Eurico, o Presbítero - Cap. 17: Capítulo 17 Pág. 156 / 186

Entre os cavaleiros a quem Pelágio dirigira aquelas palavras houve alguns instantes de hesitação, e um murmúrio de descontentamento; mas, por fim, Sanción, pegando em um dos fachos, encaminhou- se para a escada subterrânea, e os outros seguiram-no. Os quase selvagens filhos do Munda, vestidos de peles de alimárias, e os cântabros, cujas feições e trajes também revelavam a sua origem céltica, não tardaram a entrar na caverna. Pelágio então lhes ordenou obedecessem aos guerreiros que os haviam precedido, e em breve o som das passadas daquele tropel desordenado, alongando-se pelo abismo, morreu em silêncio total.

Eurico parecia indiferente ao que se passava ao pé dele, assentado no escabelo e com os olhos cravados no cepo candente que se consumia no afumado lar. Pelágio voltou-se para ele, e disse-lhe:

— Vós, Eurico, ficareis aqui: vós que salvastes minha irmã, sereis o seu guardador. Quem melhor vigiaria por Hermengarda do que esse homem que nela tem um testemunho perene do mais indizível esforço, da mais pura e generosa lealdade? Desejaria ver junto de mim no combate o melhor guerreiro de Espanha: ter-vo-lo-ia, até, pedido quando o mistério em que vos envolvíeis nos fazia suspeitar a todos que vós, o cavaleiro negro, éreis um ente privilegiado e não um mortal como nós. Agora, porém, depois que no transe horroroso das margens do Sália nos revelastes quem sois; quando, resolvido a morrer, pedíeis apenas algumas lágrimas para a vossa memória àqueles que vos sobreviviam, pedir-vos-ei eu, também, que não queirais encontrar o primeiro ímpeto dos sarracenos. Se na defensão desta nossa triste morada, aonde cumpre atraí-los, for necessário o auxílio do vencedor dos Vascónios, do mais ilustre dos tiufados de Vitiza, ou se a cólera de Deus ainda não está satisfeita, e devem hoje perecer os últimos homens livres da Espanha, vireis vós morrer connosco.
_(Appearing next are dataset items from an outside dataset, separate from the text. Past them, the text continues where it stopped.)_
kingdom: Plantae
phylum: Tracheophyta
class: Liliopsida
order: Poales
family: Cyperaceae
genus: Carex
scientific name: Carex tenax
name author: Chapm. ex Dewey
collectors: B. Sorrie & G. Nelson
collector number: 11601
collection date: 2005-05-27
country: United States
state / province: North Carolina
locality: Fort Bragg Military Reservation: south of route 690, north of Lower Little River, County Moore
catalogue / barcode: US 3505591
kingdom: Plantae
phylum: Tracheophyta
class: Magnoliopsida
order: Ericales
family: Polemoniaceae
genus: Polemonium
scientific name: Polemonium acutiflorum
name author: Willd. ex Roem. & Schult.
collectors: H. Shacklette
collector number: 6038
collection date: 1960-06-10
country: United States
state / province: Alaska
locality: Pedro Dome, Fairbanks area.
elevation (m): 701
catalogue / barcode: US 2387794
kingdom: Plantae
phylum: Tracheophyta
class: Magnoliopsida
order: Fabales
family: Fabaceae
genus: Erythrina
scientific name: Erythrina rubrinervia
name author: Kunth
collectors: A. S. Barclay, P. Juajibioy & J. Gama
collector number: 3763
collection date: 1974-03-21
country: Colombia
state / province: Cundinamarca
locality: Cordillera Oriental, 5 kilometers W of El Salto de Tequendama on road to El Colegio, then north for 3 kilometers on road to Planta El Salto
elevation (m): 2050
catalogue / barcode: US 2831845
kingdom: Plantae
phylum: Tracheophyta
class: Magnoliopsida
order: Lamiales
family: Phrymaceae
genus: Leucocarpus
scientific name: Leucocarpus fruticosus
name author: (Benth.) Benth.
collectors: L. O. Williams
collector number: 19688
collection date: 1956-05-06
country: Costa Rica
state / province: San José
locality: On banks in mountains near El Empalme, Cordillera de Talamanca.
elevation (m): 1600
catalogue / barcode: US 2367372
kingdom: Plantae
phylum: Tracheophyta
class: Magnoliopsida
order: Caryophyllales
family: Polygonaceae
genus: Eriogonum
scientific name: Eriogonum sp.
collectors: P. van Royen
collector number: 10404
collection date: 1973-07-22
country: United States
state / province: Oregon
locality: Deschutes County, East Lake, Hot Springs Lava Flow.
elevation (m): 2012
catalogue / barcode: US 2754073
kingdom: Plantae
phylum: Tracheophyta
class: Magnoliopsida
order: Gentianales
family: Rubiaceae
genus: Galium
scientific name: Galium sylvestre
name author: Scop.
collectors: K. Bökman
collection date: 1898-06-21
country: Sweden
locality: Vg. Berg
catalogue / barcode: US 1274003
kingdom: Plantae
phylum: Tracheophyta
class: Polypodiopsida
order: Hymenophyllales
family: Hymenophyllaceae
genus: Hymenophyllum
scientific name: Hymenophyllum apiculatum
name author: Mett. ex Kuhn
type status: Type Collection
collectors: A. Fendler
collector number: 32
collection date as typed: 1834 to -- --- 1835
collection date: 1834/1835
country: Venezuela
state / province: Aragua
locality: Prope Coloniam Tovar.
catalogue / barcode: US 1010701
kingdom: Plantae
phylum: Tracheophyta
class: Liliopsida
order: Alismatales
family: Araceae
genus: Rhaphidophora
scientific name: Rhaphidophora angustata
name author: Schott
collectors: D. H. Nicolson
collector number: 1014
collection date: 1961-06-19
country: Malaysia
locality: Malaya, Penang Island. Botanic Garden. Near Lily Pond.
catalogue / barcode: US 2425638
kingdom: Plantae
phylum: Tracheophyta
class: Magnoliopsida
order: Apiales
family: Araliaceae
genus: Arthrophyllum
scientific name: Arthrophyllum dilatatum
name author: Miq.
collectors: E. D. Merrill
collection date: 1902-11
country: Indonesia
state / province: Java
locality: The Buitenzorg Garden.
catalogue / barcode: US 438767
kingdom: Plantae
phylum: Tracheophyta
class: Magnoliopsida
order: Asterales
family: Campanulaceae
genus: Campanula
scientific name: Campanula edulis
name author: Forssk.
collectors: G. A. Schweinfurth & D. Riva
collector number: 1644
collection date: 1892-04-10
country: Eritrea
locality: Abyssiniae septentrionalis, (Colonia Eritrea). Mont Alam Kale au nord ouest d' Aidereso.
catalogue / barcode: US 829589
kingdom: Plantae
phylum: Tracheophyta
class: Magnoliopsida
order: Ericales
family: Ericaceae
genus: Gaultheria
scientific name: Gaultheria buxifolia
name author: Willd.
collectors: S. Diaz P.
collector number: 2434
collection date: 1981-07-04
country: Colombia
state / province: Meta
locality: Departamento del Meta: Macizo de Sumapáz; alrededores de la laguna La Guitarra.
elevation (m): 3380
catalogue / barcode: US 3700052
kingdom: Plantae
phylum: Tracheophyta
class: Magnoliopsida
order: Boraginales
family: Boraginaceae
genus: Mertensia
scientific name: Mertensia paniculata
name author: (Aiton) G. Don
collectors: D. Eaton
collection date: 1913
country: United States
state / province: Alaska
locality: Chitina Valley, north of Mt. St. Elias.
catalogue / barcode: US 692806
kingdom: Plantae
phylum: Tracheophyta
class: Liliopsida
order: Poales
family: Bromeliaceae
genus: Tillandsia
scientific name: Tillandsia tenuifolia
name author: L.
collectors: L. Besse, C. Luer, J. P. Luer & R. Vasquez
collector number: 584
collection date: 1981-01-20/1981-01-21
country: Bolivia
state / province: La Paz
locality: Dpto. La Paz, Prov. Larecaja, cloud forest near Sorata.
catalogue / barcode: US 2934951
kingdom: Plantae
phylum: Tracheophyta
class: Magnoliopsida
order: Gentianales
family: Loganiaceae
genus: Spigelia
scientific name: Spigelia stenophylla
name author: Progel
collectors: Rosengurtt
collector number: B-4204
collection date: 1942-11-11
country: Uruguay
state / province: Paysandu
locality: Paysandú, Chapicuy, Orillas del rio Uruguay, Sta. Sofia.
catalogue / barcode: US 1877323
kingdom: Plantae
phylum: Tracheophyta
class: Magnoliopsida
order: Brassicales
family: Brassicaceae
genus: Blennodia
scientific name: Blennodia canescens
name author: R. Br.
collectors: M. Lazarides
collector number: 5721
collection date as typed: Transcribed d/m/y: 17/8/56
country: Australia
Entretanto, continuai a ser o anjo da guarda da pobre filha de Fávila. Ela parece mais tranquila, e o monge Baquiário, em cuja ciência têm achado alívio tantos de nossos irmãos, recomendou o repouso como o melhor remédio para a febre que a devora. Retardarei quanto puder o instante de se acolherem aqui as mulheres, as crianças e os velhos inúteis para o combate. Fazei, entretanto, que nestes lugares reine profundo silêncio.